Vashisth Aniruddh, Ashraf Chowdhury, Zhang Weiwei, Bakis Charles E, van Duin Adri C T
Department of Engineering Science and Mechanics , The Pennsylvania State University , 212 Earth and Engineering Sciences Building , University Park , Pennsylvania 16802 , United States.
Department of Mechanical Engineering , The Pennsylvania State University , 136 Research East Building, Bigler Road , University Park , Pennsylvania 16802 , United States.
J Phys Chem A. 2018 Aug 16;122(32):6633-6642. doi: 10.1021/acs.jpca.8b03826. Epub 2018 Aug 1.
Various methods have been developed to perform atomistic-scale simulations for the cross-linking of polymers.
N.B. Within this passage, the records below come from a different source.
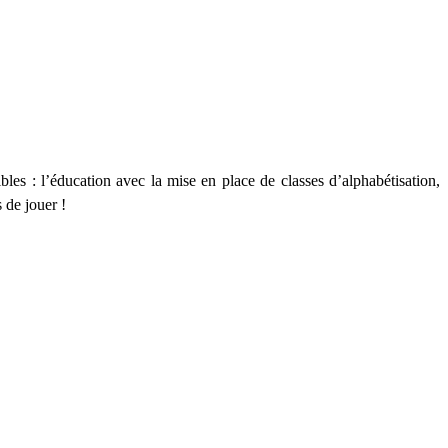
les : l’éducation avec la mise en place de classes d’alphabétisation,
s de jouer !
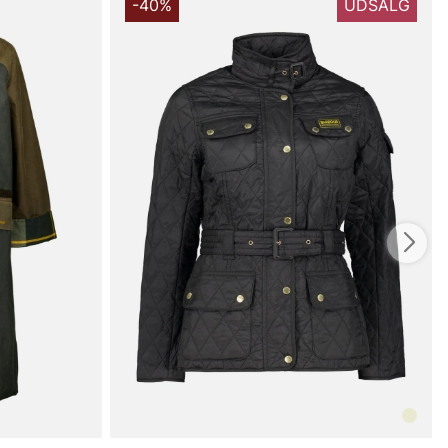
), som giver en blød følelse og god åndbarhed samtidig
-40%
UDSALG
ædningsstykket står imod hverdagsslitage. Foringen er
(100%), hvilket bidrager til formstabilitet og nem
ng. Denne konstruktion gør Bandol Shirt både behagelig
g praktisk som lag under kølige dage.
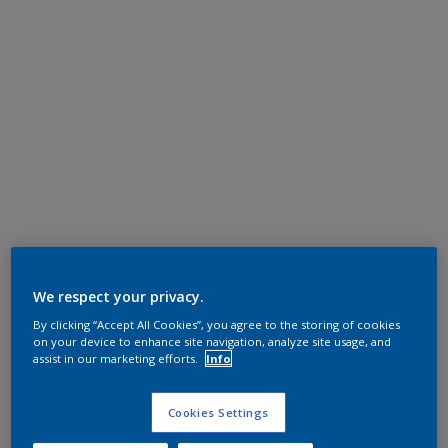
We respect your privacy.
By clicking “Accept All Cookies”, you agree to the storing of cookies
on your device to enhance site navigation, analyze site usage, and
assist in our marketing efforts.
Info
Cookies Settings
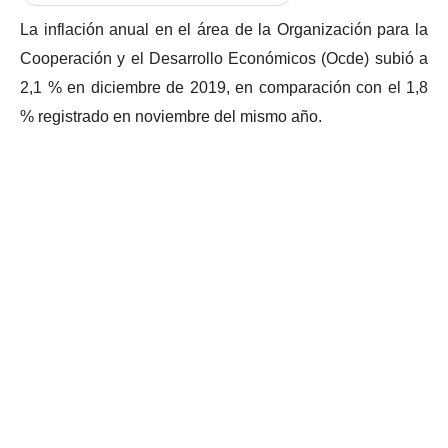
La inflación anual en el área de la Organización para la
Cooperación y el Desarrollo Económicos (Ocde) subió a
2,1 % en diciembre de 2019, en comparación con el 1,8
% registrado en noviembre del mismo año.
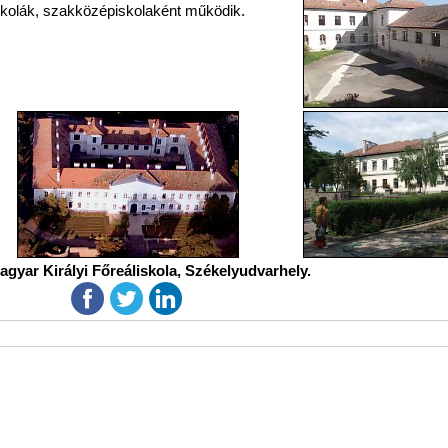
kolák, szakközépiskolaként működik.
gyar Királyi Főreáliskola, Székelyudvarhely.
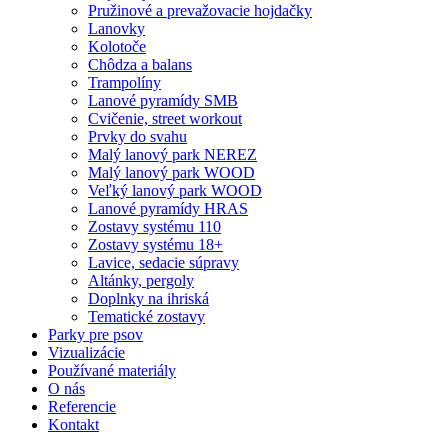
Pružinové a prevažovacie hojdačky
Lanovky
Kolotoče
Chôdza a balans
Trampolíny
Lanové pyramídy SMB
Cvičenie, street workout
Prvky do svahu
Malý lanový park NEREZ
Malý lanový park WOOD
Veľký lanový park WOOD
Lanové pyramídy HRAS
Zostavy systému 110
Zostavy systému 18+
Lavice, sedacie súpravy
Altánky, pergoly
Doplnky na ihriská
Tematické zostavy
Parky pre psov
Vizualizácie
Používané materiály
O nás
Referencie
Kontakt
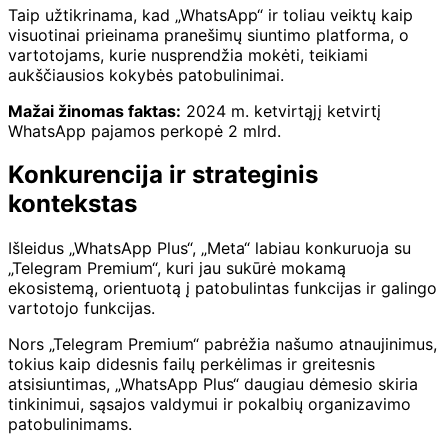
Taip užtikrinama, kad „WhatsApp“ ir toliau veiktų kaip
visuotinai prieinama pranešimų siuntimo platforma, o
vartotojams, kurie nusprendžia mokėti, teikiami
aukščiausios kokybės patobulinimai.
Mažai žinomas faktas:
2024 m. ketvirtąjį ketvirtį
WhatsApp pajamos perkopė 2 mlrd.
Konkurencija ir strateginis
kontekstas
Išleidus „WhatsApp Plus“, „Meta“ labiau konkuruoja su
„Telegram Premium“, kuri jau sukūrė mokamą
ekosistemą, orientuotą į patobulintas funkcijas ir galingo
vartotojo funkcijas.
Nors „Telegram Premium“ pabrėžia našumo atnaujinimus,
tokius kaip didesnis failų perkėlimas ir greitesnis
atsisiuntimas, „WhatsApp Plus“ daugiau dėmesio skiria
tinkinimui, sąsajos valdymui ir pokalbių organizavimo
patobulinimams.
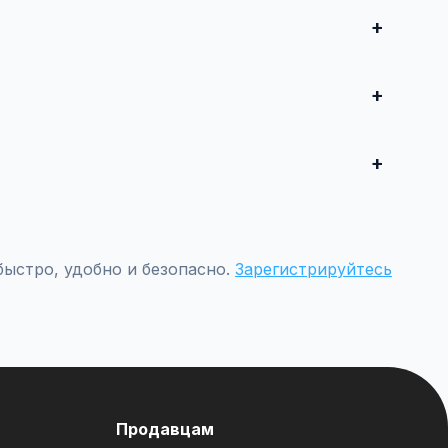
и опубликуйте. Первые 10 объявлений — бесплатно!
е от 500 ₽ в месяц.
етрам.
быстро, удобно и безопасно.
Зарегистрируйтесь
Продавцам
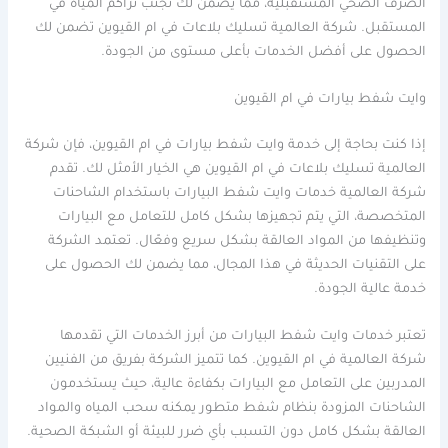
الصرف الصحي المستقبلية، مما يضمن لك تجنب تراكم المياه في
المستقبل. شركة العالمية تسليك بلاعات في ام القيوين تضمن لك
الحصول على أفضل الخدمات بأعلى مستوى من الجودة.
وايت شفط بيارات في ام القيوين
إذا كنت بحاجة إلى خدمة وايت شفط بيارات في ام القيوين، فإن شركة
العالمية تسليك بلاعات في ام القيوين هي الخيار الأمثل لك. تقدم
شركة العالمية خدمات وايت شفط البيارات باستخدام الشاحنات
المتخصصة، التي يتم تجهيزها بشكل كامل للتعامل مع البيارات
وتنظيفها من المواد العالقة بشكل سريع وفعّال. تعتمد الشركة
على التقنيات الحديثة في هذا المجال، مما يضمن لك الحصول على
خدمة عالية الجودة.
تعتبر خدمات وايت شفط البيارات من أبرز الخدمات التي تقدمها
شركة العالمية في ام القيوين. كما تتميز الشركة بفريق من الفنيين
المدربين على التعامل مع البيارات بكفاءة عالية، حيث يستخدمون
الشاحنات المزودة بنظام شفط متطور يمكنه سحب المياه والمواد
العالقة بشكل كامل دون التسبب بأي ضرر للبيئة أو الشبكة الصحية.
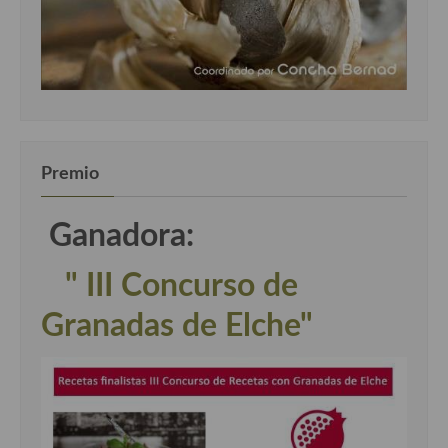
Premio
Ganadora:
" III Concurso de
Granadas de Elche"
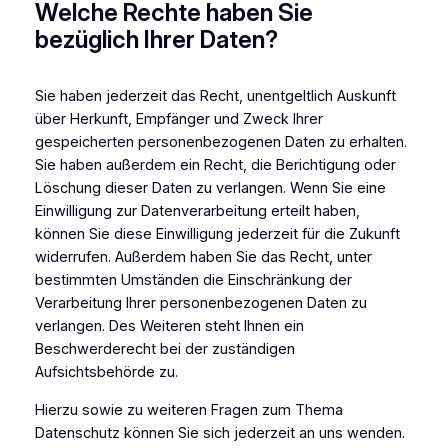
Welche Rechte haben Sie
bezüglich Ihrer Daten?
Sie haben jederzeit das Recht, unentgeltlich Auskunft
über Herkunft, Empfänger und Zweck Ihrer
gespeicherten personenbezogenen Daten zu erhalten.
Sie haben außerdem ein Recht, die Berichtigung oder
Löschung dieser Daten zu verlangen. Wenn Sie eine
Einwilligung zur Datenverarbeitung erteilt haben,
können Sie diese Einwilligung jederzeit für die Zukunft
widerrufen. Außerdem haben Sie das Recht, unter
bestimmten Umständen die Einschränkung der
Verarbeitung Ihrer personenbezogenen Daten zu
verlangen. Des Weiteren steht Ihnen ein
Beschwerderecht bei der zuständigen
Aufsichtsbehörde zu.
Hierzu sowie zu weiteren Fragen zum Thema
Datenschutz können Sie sich jederzeit an uns wenden.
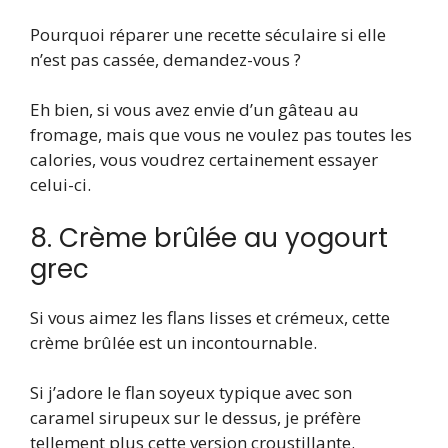
Pourquoi réparer une recette séculaire si elle
n’est pas cassée, demandez-vous ?
Eh bien, si vous avez envie d’un gâteau au
fromage, mais que vous ne voulez pas toutes les
calories, vous voudrez certainement essayer
celui-ci.
8. Crème brûlée au yogourt
grec
Si vous aimez les flans lisses et crémeux, cette
crème brûlée est un incontournable.
Si j’adore le flan soyeux typique avec son
caramel sirupeux sur le dessus, je préfère
tellement plus cette version croustillante.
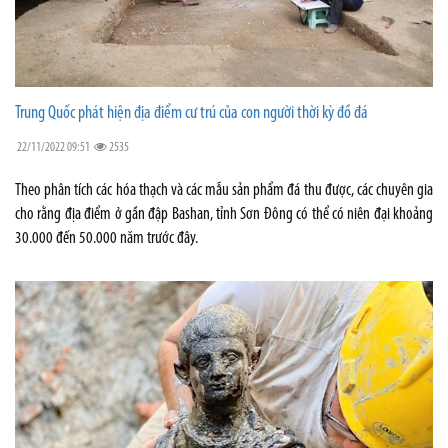
Trung Quốc phát hiện địa điểm cư trú của con người thời kỳ đồ đá
22/11/2022 09:51
2535
Theo phân tích các hóa thạch và các mẫu sản phẩm đá thu được, các chuyên gia
cho rằng địa điểm ở gần đập Bashan, tỉnh Sơn Đông có thể có niên đại khoảng
30.000 đến 50.000 năm trước đây.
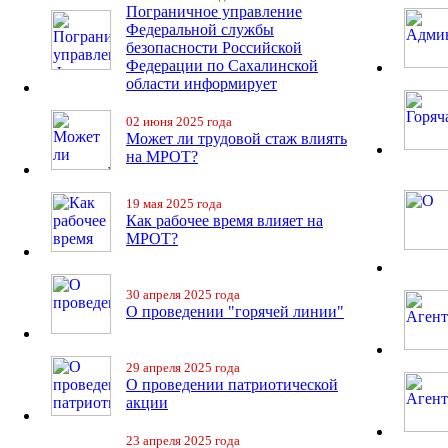
Пограничное управление
Федеральной службы
безопасности Российской
Федерации по Сахалинской
области информирует
02 июня 2025 года
Может ли трудовой стаж влиять
на МРОТ?
19 мая 2025 года
Как рабочее время влияет на
МРОТ?
30 апреля 2025 года
О проведении "горячей линии"
29 апреля 2025 года
О проведении патриотической
акции
23 апреля 2025 года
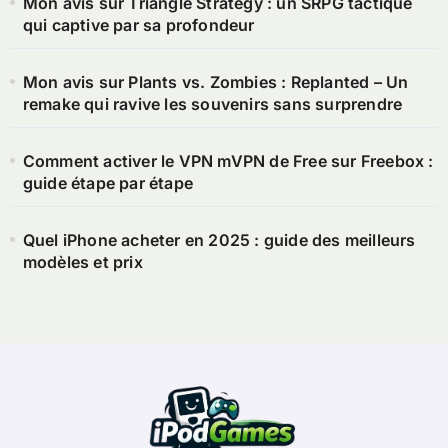
Mon avis sur Triangle Strategy : un SRPG tactique
qui captive par sa profondeur
Mon avis sur Plants vs. Zombies : Replanted – Un
remake qui ravive les souvenirs sans surprendre
Comment activer le VPN mVPN de Free sur Freebox :
guide étape par étape
Quel iPhone acheter en 2025 : guide des meilleurs
modèles et prix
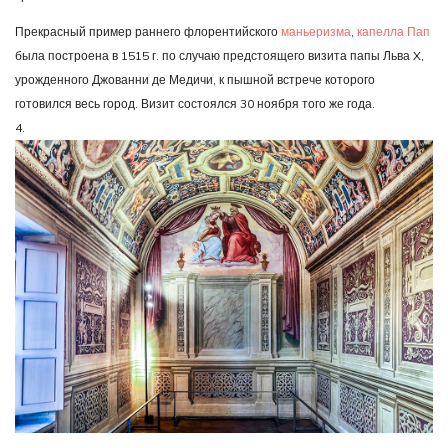
Прекрасный пример раннего флорентийского
маньеризма
,
капелла Пап
была построена в 1515 г. по случаю предстоящего визита папы Льва X,
урожденного Джованни де Медичи, к пышной встрече которого
готовился весь город. Визит состоялся 30 ноября того же года.
4.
Most of these methods involve connecting the reactive sites of the monomers, but these typically do not capture the entire reaction process from the reactants to final products through transition states. Experimental time scales for cross-linking reactions in polymers range from minutes to hours, which are time scales that are inaccessible to atomistic-scale simulations. Because simulating reactions on realistic time scales is computationally expensive, in this investigation, an accelerated simulation method was developed within the ReaxFF reactive force field framework. In this method, the reactants are tracked until they reach a nonreactive configuration that provides a good starting point for a reactive event. Subsequently, the reactants are provided with a sufficient amount of energy-equivalent or slightly larger than their lowest-energy reaction barrier-to overcome the barrier for the cross-linking process and form desired products. This allows simulation of cross-linking at realistic, low temperatures, which helps to mimic chemical reactions and avoids unwanted high-temperature side reactions and still allows us to reject high-barrier events. It should be noted that not all accelerated events are successful as high local strain can lead to reaction rejections. The validity of the ReaxFF force field was tested for three different types of transition state, possibly for polymerization of epoxides, and good agreement with quantum mechanical methods was observed. The accelerated method was further implemented to study the cross-linking of diglycidyl ether of bisphenol F (bis F) and diethyltoluenediamine (DETDA), and a reasonably high percentage (82%) of cross-linking was obtained. The simulated cross-linked polymer was then tested for density, glass transition temperature, and modulus and found to be in good agreement with experiments. Results indicate that this newly developed accelerated simulation method in ReaxFF can be a useful tool to perform atomistic-scale simulations on polymerization processes that have a relatively high reaction barrier at a realistic, low temperature.
已经开发出各种方法来对聚合物交联进行原子尺度模拟。这些方法大多涉及连接单体的反应位点,但这些方法通常无法捕捉从反应物通过过渡态到最终产物的整个反应过程。聚合物交联反应的实验时间尺度从几分钟到几小时不等,这是原子尺度模拟无法达到的时间尺度。由于在实际时间尺度上模拟反应计算成本很高,在本研究中,在ReaxFF反应力场框架内开发了一种加速模拟方法。在这种方法中,跟踪反应物直到它们达到非反应性构型,该构型为反应事件提供了一个良好的起点。随后,为反应物提供足够量的能量——等同于或略大于其最低能量反应势垒——以克服交联过程的势垒并形成所需产物。这使得能够在实际的低温下模拟交联,这有助于模拟化学反应并避免不需要的高温副反应,同时仍然使我们能够排除高势垒事件。应该注意的是,并非所有加速事件都是成功的,因为高局部应变可能导致反应被拒绝。针对三种不同类型的过渡态(可能用于环氧化物的聚合)测试了ReaxFF力场的有效性,并观察到与量子力学方法有良好的一致性。进一步实施加速方法来研究双酚F二缩水甘油醚(双酚F)和二乙基甲苯二胺(DETDA)的交联,获得了相当高的交联百分比(82%)。然后对模拟的交联聚合物进行密度、玻璃化转变温度和模量测试,发现与实验结果吻合良好。结果表明,ReaxFF中这种新开发的加速模拟方法可以成为一种有用的工具,用于在实际低温下对具有相对高反应势垒的聚合过程进行原子尺度模拟。